[Data entries]
/---
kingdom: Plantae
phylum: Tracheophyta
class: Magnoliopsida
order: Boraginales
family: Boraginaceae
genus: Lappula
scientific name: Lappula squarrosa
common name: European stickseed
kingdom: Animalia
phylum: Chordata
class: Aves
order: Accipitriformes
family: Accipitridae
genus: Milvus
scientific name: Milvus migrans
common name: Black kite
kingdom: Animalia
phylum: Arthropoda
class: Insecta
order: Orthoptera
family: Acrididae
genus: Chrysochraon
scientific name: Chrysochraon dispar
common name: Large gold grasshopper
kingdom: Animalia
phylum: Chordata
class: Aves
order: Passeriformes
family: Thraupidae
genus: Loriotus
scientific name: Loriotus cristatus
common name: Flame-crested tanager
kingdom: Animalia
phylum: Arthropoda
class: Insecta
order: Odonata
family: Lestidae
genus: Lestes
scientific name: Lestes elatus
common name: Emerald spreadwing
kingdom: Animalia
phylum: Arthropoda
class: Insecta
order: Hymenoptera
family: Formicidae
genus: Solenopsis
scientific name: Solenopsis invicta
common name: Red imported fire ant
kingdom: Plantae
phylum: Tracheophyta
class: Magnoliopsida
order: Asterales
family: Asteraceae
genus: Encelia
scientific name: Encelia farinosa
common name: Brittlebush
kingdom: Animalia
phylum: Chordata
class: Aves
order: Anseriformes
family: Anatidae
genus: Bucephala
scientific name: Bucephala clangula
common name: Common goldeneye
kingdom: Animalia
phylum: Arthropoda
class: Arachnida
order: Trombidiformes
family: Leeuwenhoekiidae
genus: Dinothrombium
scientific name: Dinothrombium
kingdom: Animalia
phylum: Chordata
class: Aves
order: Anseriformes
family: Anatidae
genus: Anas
\---
* Work required
Turn every line of the listing above into a JSON list of strings, with one string for each line and blank lines left out.

* Finished exercise
[
  "kingdom: Plantae",
  "phylum: Tracheophyta",
  "class: Magnoliopsida",
  "order: Boraginales",
  "family: Boraginaceae",
  "genus: Lappula",
  "scientific name: Lappula squarrosa",
  "common name: European stickseed",
  "kingdom: Animalia",
  "phylum: Chordata",
  "class: Aves",
  "order: Accipitriformes",
  "family: Accipitridae",
  "genus: Milvus",
  "scientific name: Milvus migrans",
  "common name: Black kite",
  "kingdom: Animalia",
  "phylum: Arthropoda",
  "class: Insecta",
  "order: Orthoptera",
  "family: Acrididae",
  "genus: Chrysochraon",
  "scientific name: Chrysochraon dispar",
  "common name: Large gold grasshopper",
  "kingdom: Animalia",
  "phylum: Chordata",
  "class: Aves",
  "order: Passeriformes",
  "family: Thraupidae",
  "genus: Loriotus",
  "scientific name: Loriotus cristatus",
  "common name: Flame-crested tanager",
  "kingdom: Animalia",
  "phylum: Arthropoda",
  "class: Insecta",
  "order: Odonata",
  "family: Lestidae",
  "genus: Lestes",
  "scientific name: Lestes elatus",
  "common name: Emerald spreadwing",
  "kingdom: Animalia",
  "phylum: Arthropoda",
  "class: Insecta",
  "order: Hymenoptera",
  "family: Formicidae",
  "genus: Solenopsis",
  "scientific name: Solenopsis invicta",
  "common name: Red imported fire ant",
  "kingdom: Plantae",
  "phylum: Tracheophyta",
  "class: Magnoliopsida",
  "order: Asterales",
  "family: Asteraceae",
  "genus: Encelia",
  "scientific name: Encelia farinosa",
  "common name: Brittlebush",
  "kingdom: Animalia",
  "phylum: Chordata",
  "class: Aves",
  "order: Anseriformes",
  "family: Anatidae",
  "genus: Bucephala",
  "scientific name: Bucephala clangula",
  "common name: Common goldeneye",
  "kingdom: Animalia",
  "phylum: Arthropoda",
  "class: Arachnida",
  "order: Trombidiformes",
  "family: Leeuwenhoekiidae",
  "genus: Dinothrombium",
  "scientific name: Dinothrombium",
  "kingdom: Animalia",
  "phylum: Chordata",
  "class: Aves",
  "order: Anseriformes",
  "family: Anatidae",
  "genus: Anas"
]